Detlef would never forget. It was at the end of 1997. Hong Kong had just been returned to China, and Christmas was a few days away. It wasn’t raining the day Detlef left the office of the construction authority for his hotel in Taipei, but a clammy, pale-blue fog filled the air. There were huge Christmas trees everywhere. Though there are few Christians in Taiwan, the islanders seemed surprisingly keen on the holiday.

The first time Detlef related his experience to Sara, sitting in a café in Berlin, he asked her, half-seriously: “We both thought it sounded like footsteps, but how could there be such a sound in that tunnel?”

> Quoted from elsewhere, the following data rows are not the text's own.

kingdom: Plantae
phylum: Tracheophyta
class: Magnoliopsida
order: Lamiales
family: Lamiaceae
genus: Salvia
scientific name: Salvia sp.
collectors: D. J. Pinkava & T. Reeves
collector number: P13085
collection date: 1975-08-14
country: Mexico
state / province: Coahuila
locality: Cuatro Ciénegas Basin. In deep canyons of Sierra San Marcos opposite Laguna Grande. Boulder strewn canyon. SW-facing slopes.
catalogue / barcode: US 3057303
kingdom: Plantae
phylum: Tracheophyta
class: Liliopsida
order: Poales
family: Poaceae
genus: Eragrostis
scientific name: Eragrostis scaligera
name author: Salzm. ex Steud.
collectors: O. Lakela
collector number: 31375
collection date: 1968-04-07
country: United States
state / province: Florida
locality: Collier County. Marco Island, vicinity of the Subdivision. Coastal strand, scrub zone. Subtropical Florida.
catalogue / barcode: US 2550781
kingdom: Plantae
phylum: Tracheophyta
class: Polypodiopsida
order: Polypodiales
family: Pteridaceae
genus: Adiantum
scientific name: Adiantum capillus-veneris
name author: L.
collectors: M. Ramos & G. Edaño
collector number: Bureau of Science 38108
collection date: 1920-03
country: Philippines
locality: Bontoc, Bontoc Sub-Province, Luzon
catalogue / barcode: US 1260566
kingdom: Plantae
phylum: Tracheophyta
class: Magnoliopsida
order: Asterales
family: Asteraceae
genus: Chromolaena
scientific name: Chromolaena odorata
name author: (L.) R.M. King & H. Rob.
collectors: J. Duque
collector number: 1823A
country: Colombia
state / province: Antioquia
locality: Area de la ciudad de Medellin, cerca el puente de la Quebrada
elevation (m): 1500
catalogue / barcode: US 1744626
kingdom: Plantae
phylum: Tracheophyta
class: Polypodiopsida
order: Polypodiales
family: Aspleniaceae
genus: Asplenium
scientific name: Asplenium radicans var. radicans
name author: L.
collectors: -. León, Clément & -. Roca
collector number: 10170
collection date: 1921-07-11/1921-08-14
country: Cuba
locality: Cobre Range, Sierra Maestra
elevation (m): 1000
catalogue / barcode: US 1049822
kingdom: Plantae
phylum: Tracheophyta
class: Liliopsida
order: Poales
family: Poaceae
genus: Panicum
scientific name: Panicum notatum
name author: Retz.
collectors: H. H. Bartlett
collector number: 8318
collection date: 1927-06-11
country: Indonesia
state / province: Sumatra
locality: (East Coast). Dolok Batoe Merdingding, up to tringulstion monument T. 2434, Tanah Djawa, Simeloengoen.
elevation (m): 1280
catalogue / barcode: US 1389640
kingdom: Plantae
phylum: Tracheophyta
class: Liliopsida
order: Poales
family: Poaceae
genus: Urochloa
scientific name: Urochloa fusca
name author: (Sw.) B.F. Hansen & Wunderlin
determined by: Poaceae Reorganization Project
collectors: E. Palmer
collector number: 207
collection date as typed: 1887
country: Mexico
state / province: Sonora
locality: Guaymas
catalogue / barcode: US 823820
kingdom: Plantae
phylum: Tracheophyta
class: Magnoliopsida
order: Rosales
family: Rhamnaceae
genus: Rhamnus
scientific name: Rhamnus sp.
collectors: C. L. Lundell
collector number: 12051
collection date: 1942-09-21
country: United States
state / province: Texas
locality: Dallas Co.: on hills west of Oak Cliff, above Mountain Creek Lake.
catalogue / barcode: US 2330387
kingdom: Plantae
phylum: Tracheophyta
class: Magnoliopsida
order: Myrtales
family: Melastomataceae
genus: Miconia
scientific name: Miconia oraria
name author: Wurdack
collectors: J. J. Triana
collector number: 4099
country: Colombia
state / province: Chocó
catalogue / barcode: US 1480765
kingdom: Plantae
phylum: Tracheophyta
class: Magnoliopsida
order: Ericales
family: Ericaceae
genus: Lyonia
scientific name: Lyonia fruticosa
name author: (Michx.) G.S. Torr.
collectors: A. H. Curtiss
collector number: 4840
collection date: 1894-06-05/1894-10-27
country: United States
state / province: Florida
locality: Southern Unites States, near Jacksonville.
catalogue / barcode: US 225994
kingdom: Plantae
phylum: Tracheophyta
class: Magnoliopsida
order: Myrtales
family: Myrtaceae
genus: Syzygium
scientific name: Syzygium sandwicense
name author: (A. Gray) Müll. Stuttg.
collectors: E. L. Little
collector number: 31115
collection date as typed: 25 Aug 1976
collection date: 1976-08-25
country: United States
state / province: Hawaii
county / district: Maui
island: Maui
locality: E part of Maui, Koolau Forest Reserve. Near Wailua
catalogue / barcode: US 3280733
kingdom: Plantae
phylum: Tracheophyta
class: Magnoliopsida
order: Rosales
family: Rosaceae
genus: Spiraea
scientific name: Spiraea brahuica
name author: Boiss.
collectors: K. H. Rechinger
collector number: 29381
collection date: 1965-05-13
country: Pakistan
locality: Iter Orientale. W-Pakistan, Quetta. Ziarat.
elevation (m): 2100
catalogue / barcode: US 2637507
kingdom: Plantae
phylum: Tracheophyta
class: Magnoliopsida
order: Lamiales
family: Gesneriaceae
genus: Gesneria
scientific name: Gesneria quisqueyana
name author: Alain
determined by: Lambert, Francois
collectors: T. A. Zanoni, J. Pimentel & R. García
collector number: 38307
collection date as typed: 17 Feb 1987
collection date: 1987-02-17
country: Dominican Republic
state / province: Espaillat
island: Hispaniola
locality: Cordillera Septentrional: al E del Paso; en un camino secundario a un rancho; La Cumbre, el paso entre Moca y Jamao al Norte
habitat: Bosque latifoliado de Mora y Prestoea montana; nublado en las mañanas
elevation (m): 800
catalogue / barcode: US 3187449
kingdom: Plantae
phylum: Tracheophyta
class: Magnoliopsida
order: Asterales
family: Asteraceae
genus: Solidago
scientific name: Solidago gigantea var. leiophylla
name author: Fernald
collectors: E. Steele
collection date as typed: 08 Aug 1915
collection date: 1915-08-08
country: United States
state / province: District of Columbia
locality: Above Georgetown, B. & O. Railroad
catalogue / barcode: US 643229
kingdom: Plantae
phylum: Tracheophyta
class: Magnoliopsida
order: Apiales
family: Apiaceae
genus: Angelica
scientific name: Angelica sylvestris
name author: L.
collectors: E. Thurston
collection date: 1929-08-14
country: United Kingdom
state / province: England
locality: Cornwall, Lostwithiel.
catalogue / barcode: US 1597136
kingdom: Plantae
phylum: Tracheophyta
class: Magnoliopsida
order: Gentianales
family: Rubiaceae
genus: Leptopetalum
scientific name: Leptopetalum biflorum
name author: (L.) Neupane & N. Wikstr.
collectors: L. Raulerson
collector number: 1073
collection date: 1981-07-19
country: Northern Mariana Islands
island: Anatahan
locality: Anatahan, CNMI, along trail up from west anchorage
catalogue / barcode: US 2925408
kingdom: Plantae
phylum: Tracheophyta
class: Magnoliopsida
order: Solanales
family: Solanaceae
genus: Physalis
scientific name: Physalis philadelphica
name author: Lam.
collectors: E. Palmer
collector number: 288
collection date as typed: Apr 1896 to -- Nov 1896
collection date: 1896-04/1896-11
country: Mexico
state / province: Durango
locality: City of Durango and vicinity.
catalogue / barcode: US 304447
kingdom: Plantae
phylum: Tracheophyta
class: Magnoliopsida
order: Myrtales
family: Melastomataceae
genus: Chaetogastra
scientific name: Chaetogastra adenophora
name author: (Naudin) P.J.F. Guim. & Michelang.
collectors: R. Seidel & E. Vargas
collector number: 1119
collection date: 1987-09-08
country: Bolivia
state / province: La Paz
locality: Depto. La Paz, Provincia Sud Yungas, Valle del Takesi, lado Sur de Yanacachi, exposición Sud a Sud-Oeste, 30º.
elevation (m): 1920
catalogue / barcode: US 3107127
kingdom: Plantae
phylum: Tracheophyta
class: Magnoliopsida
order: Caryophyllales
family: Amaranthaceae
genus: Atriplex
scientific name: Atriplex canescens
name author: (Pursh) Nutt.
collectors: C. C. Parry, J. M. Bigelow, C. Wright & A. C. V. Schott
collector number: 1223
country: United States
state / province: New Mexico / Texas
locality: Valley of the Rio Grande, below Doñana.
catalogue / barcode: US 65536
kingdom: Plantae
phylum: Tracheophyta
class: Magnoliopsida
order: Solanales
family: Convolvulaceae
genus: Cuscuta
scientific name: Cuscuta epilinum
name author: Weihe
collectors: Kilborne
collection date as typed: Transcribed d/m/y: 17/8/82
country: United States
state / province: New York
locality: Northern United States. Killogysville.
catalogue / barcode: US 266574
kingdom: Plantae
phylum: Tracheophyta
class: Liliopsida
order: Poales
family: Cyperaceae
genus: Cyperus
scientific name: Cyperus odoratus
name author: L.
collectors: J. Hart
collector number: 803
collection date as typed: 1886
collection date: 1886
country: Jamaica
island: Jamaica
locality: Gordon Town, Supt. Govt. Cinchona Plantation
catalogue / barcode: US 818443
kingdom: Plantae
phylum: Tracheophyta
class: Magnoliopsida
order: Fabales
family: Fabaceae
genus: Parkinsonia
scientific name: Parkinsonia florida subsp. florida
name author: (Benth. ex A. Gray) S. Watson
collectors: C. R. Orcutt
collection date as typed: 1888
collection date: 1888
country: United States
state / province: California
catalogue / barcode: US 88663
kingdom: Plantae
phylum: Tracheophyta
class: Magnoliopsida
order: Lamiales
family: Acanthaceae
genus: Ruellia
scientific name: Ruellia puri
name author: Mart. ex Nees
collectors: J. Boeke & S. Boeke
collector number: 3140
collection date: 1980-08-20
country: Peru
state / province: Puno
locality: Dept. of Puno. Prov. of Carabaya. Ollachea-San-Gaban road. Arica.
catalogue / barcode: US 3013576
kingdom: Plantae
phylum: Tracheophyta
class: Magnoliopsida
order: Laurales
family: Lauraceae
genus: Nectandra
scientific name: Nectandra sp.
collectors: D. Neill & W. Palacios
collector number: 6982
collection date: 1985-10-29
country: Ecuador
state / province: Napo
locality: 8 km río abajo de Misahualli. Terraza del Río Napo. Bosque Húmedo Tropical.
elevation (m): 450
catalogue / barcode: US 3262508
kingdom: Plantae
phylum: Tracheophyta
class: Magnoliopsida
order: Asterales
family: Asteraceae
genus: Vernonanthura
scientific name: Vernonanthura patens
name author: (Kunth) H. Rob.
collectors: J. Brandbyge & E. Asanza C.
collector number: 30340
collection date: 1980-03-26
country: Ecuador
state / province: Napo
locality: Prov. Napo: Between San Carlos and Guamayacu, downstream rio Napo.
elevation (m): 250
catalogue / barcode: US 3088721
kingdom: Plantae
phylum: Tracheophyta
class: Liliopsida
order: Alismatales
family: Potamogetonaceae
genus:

“Who knows?” Sara thought her answer sounded too flippant, and
didn’t want to leave it at that. “Well, I’ve been studying the ocean for twenty years, and I’ve discovered that the sea in every different place has its own distinctive sounds. You can hear them if you listen carefully: wind over the water, waves crashing against the rocks, fish jumping and slapping the surface. There are sounds like this in the mountains, I’d bet. There are sounds the ocean makes we still don’t recognize, and the same must be true in the mountains. Let’s say a tree goes extinct. Nobody’s ever going to hear what the wind blowing through its branches sounds like. If you think along those lines, you might say the footstep you heard that day was one of those mountain sounds we don’t know about, at least not yet.”

Detlef knew exactly what she meant, and even felt she’d read his mind. Actually, Detlef’s hearing was abnormally keen, which is why he had gotten interested in tunneling years before. But he still wasn’t prepared to let it go at that. “But don’t you think that’s too anthropomorphic?” he asked.

“Anthropomorphic? Why can’t we be anthropomorphic?” Sara laughed, causing Detlef’s heart to tighten.

“You sound more a poet than a scientist.”

“I am a poet, as well as a scientist,” Sara said. “But I enjoy being a poet more.”

Sara’s ear, like a shy little animal hiding in a thicket, peeked through her fiery hair.